26.8.17

António Arnaut, os médicos e a Saúde no seu tempo

Carlos Costa Almeida

Nasci como cirurgião ao mesmo tempo que o Serviço Nacional de Saúde, e temos feito juntos o nosso caminho. Por isso António Arnaut sempre fez parte do meu imaginário enquanto especialista hospitalar, ele e a sua equipa, eles e alguns que os antecederam lançando bases e ideias, e muitos que, do seu partido ou doutros, lhes souberam dar continuidade. Até hoje. 

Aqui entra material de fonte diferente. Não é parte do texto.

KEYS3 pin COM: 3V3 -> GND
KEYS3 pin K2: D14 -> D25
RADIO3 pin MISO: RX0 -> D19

Mas mal imaginava eu, no Verão quente de 1975, jovem médico terminando o internato policlínico e enviado para o primeiro Serviço Médico à Periferia, a importância de que esse Serviço se iria revestir na organização sanitária do nosso país. Nessa altura achava – e a lógica, apesar de tudo o que depois se passou, continua a parecer-me presente – que seria apenas populismo enviar médicos inexperientes para zonas sem cuidados médicos organizados, em vez de criar verdadeiros hospitais periféricos, povoando-os com especialistas, e só depois lá colocar médicos em fase de aprendizagem. Mas não contava com duas coisas: o estado paupérrimo em termos de cuidados de saúde básicos nos territórios do interior, em necessidade absoluta de ajuda, por um lado, e, por outro, o espírito entusiástico e empreendedor da juventude destacada durante alguns anos para fazer aquele serviço. Sem dúvida que foi um pontapé de saída que ajudou a gizar mais tarde o SNS, depois de levar de imediato saúde a quem dela muito necessitava.

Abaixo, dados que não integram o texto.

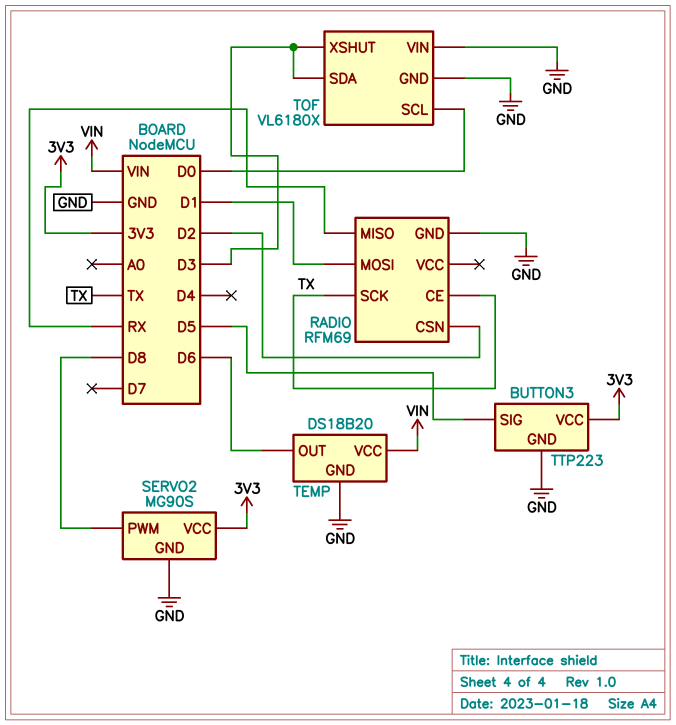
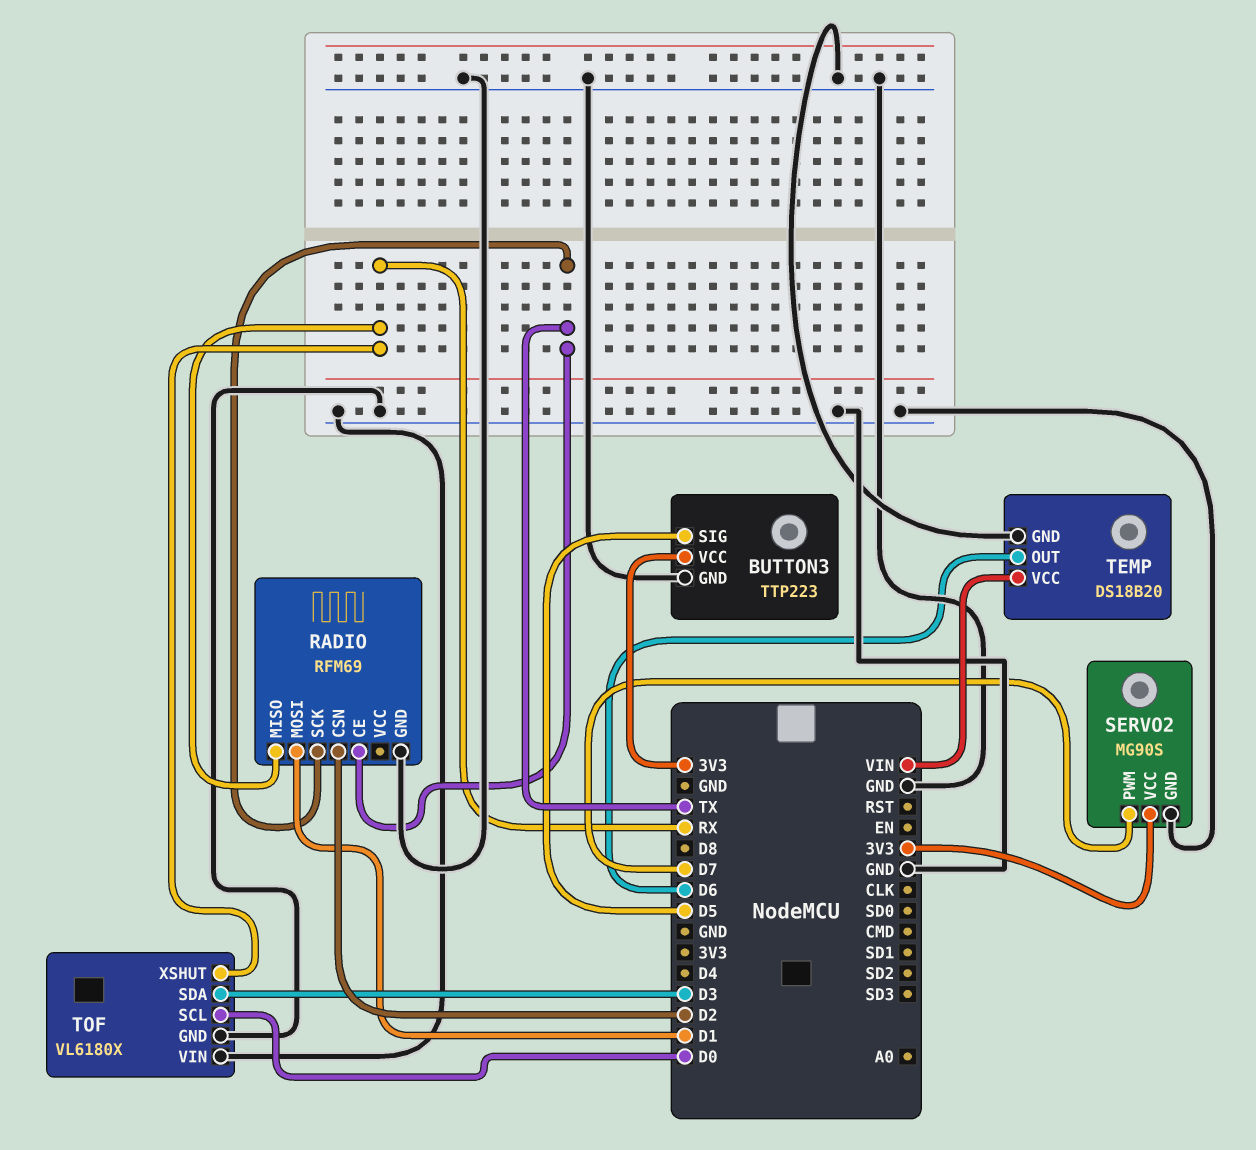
SERVO2 pin PWM: D8 -> D7
TOF pin XSHUT: D3 -> RX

E o SNS não seria o que é sem as Carreiras Médicas, já que foi por elas que os tais hospitais periféricos se foram organizando e povoando com especialistas, que jovens médicos passaram a ir para lá continuar a sua aprendizagem, supervisionados, e que, assim, na realidade se estabeleceu o que a mim me parecia, em 1975, ser o primeiro passo a dar. As Carreiras, a que dediquei uma boa parte da minha vida, constituíram uma estrutura hierarquizada baseada na competência e na experiência, reconhecidas e avaliadas, e foram o suporte para que no SNS se possa ser tratado com igual qualidade em qualquer parte do país.

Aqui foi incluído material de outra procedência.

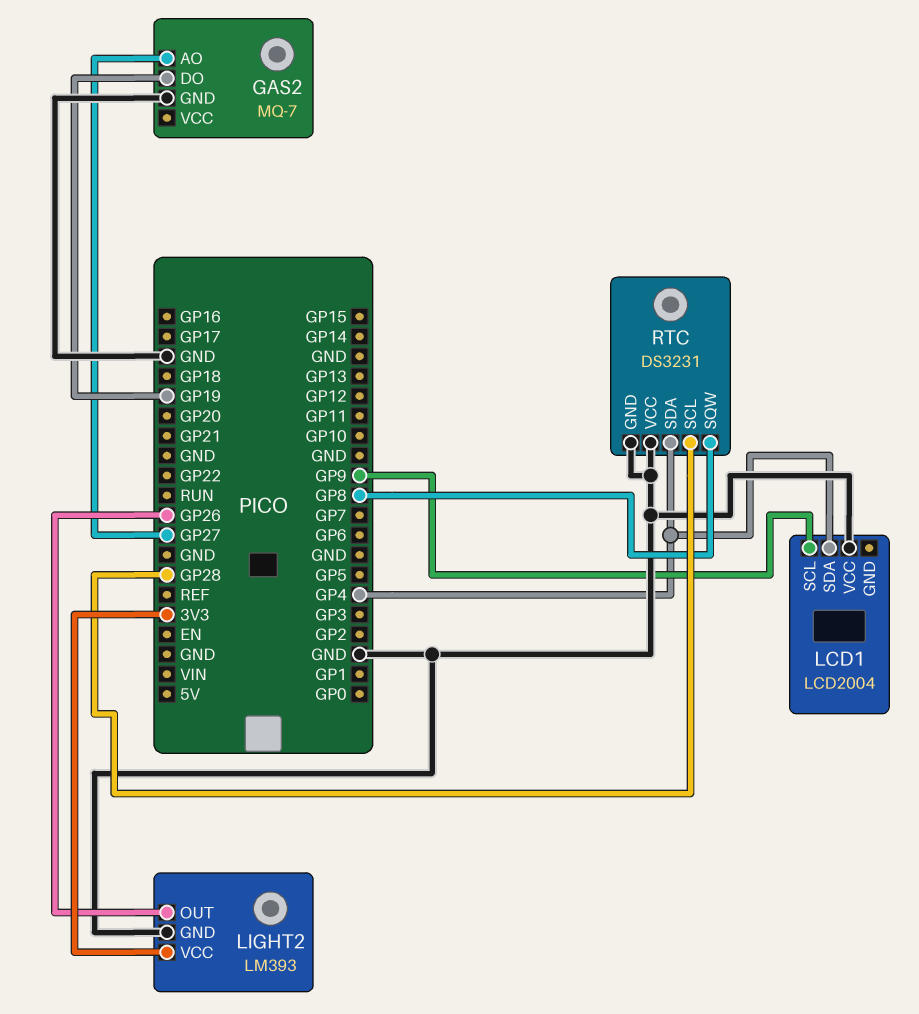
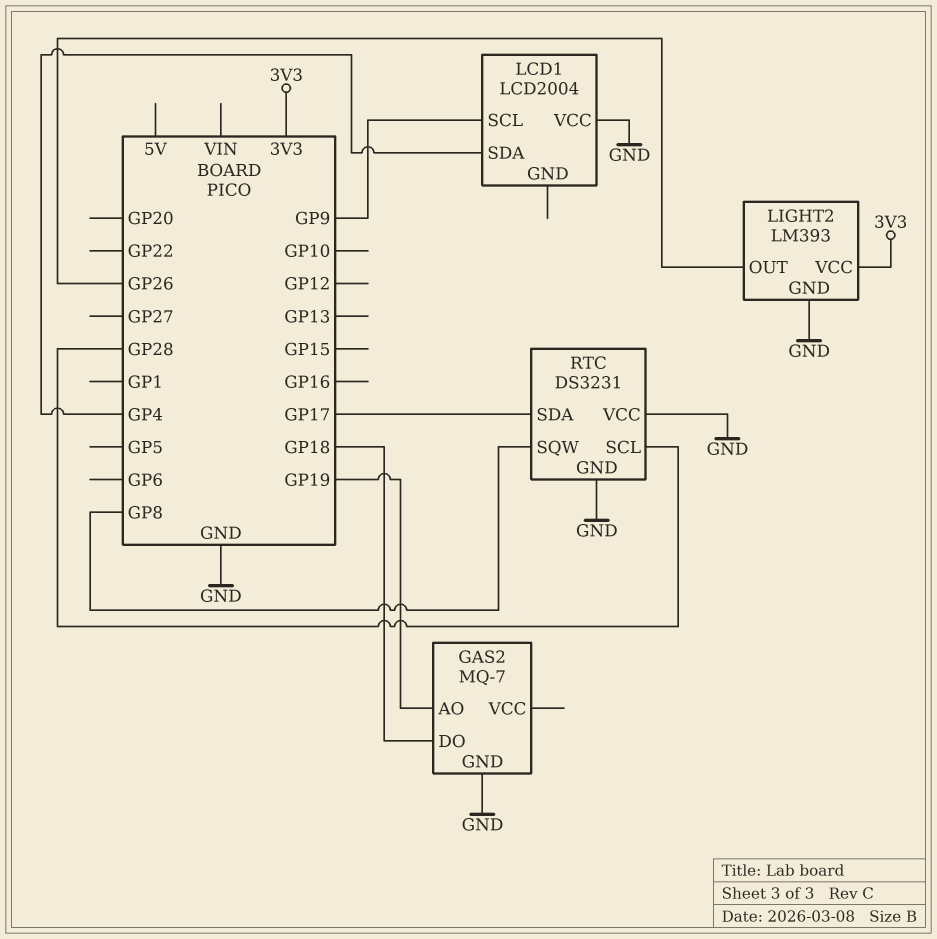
GAS2 pin AO: GP27 -> GP19
GAS2 pin DO: GP19 -> GP18
RTC pin SDA: GP4 -> GP17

Não há dúvida que o Dr. António Arnaut, hoje um amigo, esteve sempre presente na Saúde portuguesa depois de ter tido a coragem de fazer promulgar a lei do Serviço Nacional de Saúde. Nunca o abandonou, seguindo de perto o seu estabelecimento e crescimento, com a participação e o entusiasmo doutros políticos e de muitos profissionais que o tomaram como deles e nele se empenharam. E diga-se que é com orgulho que me incluo, com tantos colegas, nesse grupo, um grupo vasto que contribuiu para fazer do SNS português um dos melhores serviços públicos de saúde do Mundo.